A new study abroad program in Peru unites Virginia Tech students with students at the University of Piura for hands-on learning. Traveling together, they see techniques of behavioral economics applied to problems in developing countries.

Peru – a country of coasts, mountains, and jungles – is a dramatic backdrop for the 14 undergraduates whose goal is to craft inventive solutions and listen to the people they’re trying to help.

Videography and writing by Andrea Brunais. Postproduction by Michael Folta, a fourth-year student majoring in architecture in the College of Architecture and Urban Studies.

This series of short videos goes behind the scenes of their journey during 10 days in July 2018. The students hear lectures in Lima, fly to Piura, visit a flood-ravaged town, and travel to the Andes, where they become immersed in the problems of tiny mountain towns.

At the end of their stay, they generate interventions to problems, without exceeding a theoretical budget of $100,000. Along the way, two students reflect on their journey: Virginia Tech’s Hannah Looney, who’s majoring in industrial and systems engineering in the College of Engineering, and Jose Luis Herrera Hinojosa, an economics major at the University of Piura. (Virginia Tech students from the College of Liberal Arts and Human Sciences and the College of Science also took part.)

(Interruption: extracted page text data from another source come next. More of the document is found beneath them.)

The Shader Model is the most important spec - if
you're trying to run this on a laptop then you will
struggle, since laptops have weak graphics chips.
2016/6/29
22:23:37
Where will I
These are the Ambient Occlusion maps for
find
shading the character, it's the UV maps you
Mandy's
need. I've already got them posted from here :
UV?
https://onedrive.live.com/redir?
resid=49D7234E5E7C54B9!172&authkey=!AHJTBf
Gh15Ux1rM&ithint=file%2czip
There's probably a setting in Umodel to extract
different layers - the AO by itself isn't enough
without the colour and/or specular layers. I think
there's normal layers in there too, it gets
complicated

The students are asked to consider: Is aid to developing countries good or bad? Does it create dependency? Do policymakers offer expert help and then simply hope the situation gets better? Or do they stand by and watch problems play out? Economists must find ways, as one of their professors puts it, “to know what works, and why.”

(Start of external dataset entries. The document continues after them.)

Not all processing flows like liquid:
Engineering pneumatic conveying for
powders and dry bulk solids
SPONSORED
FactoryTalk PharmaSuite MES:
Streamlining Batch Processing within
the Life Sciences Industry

Anticipating the students’ fieldwork in the Andes, Looney says, “I like that we are going to be doing interviews with people to find out what they actually need – not what we think they might need.”

The program’s formal title is VT-UDEP Economics Lab: Experiment-Driven Policy-making in Peru. The venture, which included a week of classroom work in Blacksburg, Virginia, along with the Peru experience, is funded from several sources, including Outreach and International Affairs.

Other partners and funders included the Center for Instructional Development and Educational Research and the Global Education Office, part of Outreach and International Affairs, as well as a $25,000 grant from the 100,000 Strong in the Americas Innovation Fund, part of the nonprofit Partners of the Americas.

To earn the grant, Virginia Tech and the University of Piura pledged to reach low-income and underserved students from rural communities in the U.S. and Peru and offer not only language and intercultural learning but also exposure to STEM subjects on a global scale.